Similar behaviours in two very different environments, to preserve and favour the easy acquisition of energy. First in the lab, studying how organisms co-evolve with their ecological partners until neither can survive without the other. Then, in commercial life sciences, seeing the exact same dynamic play out between the commercial team of a supplier firm and its most important customer.
The biology term is obligate mutualism. Two species so interdependent that separating them isn't just difficult, it's existentially threatening to both. The fig and its wasp. The orchid and its single pollinator. Bacteroides thetaiotaomicron and the human gut. Perfectly optimised. But the interaction is completely fragile.
Here is what actually happens in business. A significant customer arrives. The relationship deepens. Your product roadmap quietly bends toward their workflows. Your pricing reflects their volume. Your support model calibrates to their expectations. None of this is a conscious decision. It is organisational physics.
The dangerous part is that it feels like success. And for a long time, it is.
Your best client is your biggest risk
But life sciences markets are not stable. Consolidations, procurement restructuring, new CSOs with established supplier preferences, funding cycles that redirect entire R&D programmes, shifting regulatory frameworks, new administrations that rewrite reimbursement policy overnight — the environment changes constantly, and often without warning. The question is never whether your dominant customer relationship will be disrupted. It is when.

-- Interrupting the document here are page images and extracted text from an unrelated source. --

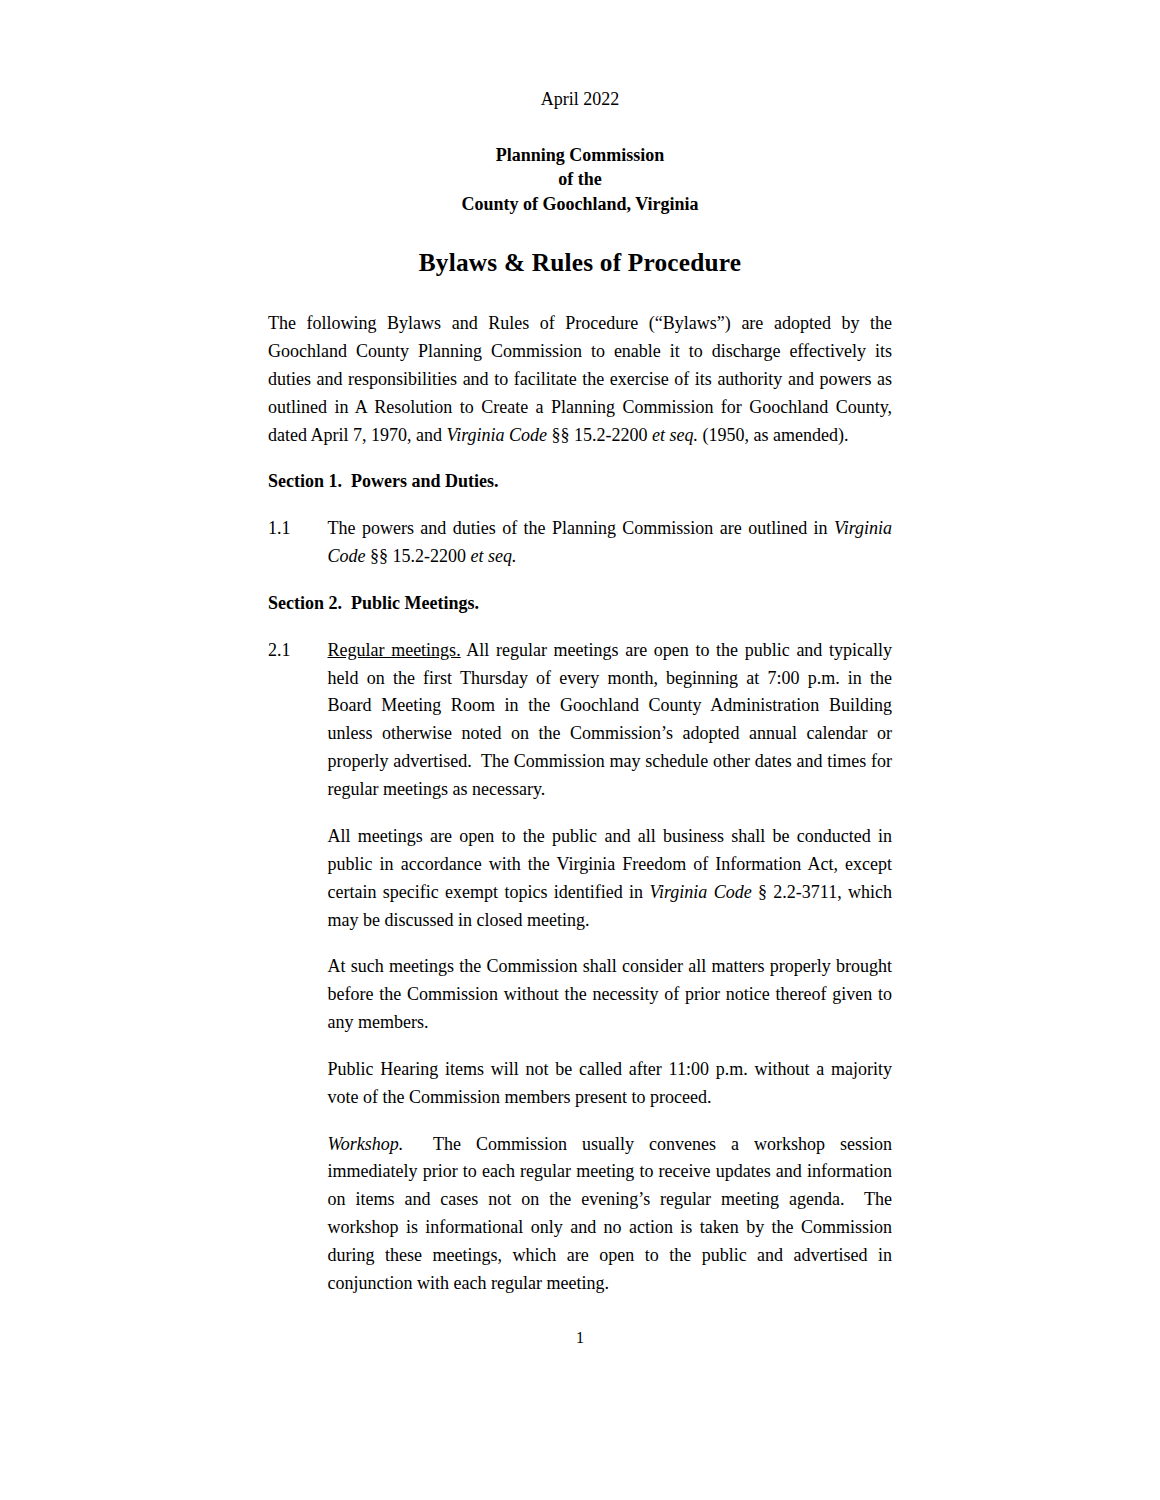April 2022
Planning Commission
of the
County of Goochland, Virginia
Bylaws & Rules of Procedure
The following Bylaws and Rules of Procedure (“Bylaws”) are adopted by the Goochland County Planning Commission to enable it to discharge effectively its duties and responsibilities and to facilitate the exercise of its authority and powers as outlined in A Resolution to Create a Planning Commission for Goochland County, dated April 7, 1970, and Virginia Code §§ 15.2-2200 et seq. (1950, as amended).
Section 1. Powers and Duties.
1.1
The powers and duties of the Planning Commission are outlined in Virginia Code §§ 15.2-2200 et seq.
Section 2. Public Meetings.
2.1
Regular meetings. All regular meetings are open to the public and typically held on the first Thursday of every month, beginning at 7:00 p.m. in the Board Meeting Room in the Goochland County Administration Building unless otherwise noted on the Commission’s adopted annual calendar or properly advertised. The Commission may schedule other dates and times for regular meetings as necessary.
All meetings are open to the public and all business shall be conducted in public in accordance with the Virginia Freedom of Information Act, except certain specific exempt topics identified in Virginia Code § 2.2-3711, which may be discussed in closed meeting.
At such meetings the Commission shall consider all matters properly brought before the Commission without the necessity of prior notice thereof given to any members.
Public Hearing items will not be called after 11:00 p.m. without a majority vote of the Commission members present to proceed.
Workshop. The Commission usually convenes a workshop session immediately prior to each regular meeting to receive updates and information on items and cases not on the evening’s regular meeting agenda. The workshop is informational only and no action is taken by the Commission during these meetings, which are open to the public and advertised in conjunction with each regular meeting.
1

I know this tension personally. Early in a new venture, the instinct is to protect what you have. One good client changes everything — the cashflow, the confidence, the proof of concept. And yet that instinct, entirely rational in the short term, is precisely how the co-evolution begins.
The practical intervention I have seen — and I am pushing myself to use it — is deliberately uncomfortable. You build a parallel view of the business where that client does not exist, and you run your commercial development against that number. Not because you want to lose them. Because you need to develop commercial capability that is genuinely independent of the relationship you already have.
In systems biology, resilience is not a property of individual components. It is a property of network diversity. Ecosystems with a single dominant species are productive but brittle. Your revenue network is no different.
Apply it to your next revenue review
Next time you review your revenue breakdown, ask:
- If your largest customer disappeared tomorrow, what would your commercial pipeline actually look like?
- Has your product roadmap been shaped by their specific workflows rather than by the broader market?
- Are you tracking new customer development against a baseline that excludes concentrated revenue?
Brilliant science, and brilliant service, deserves a more resilient commercial ecosystem than a single obligate partner.
Johnson, S. (1998). Who moved my cheese? An amazing way to deal with change in your work and in your life.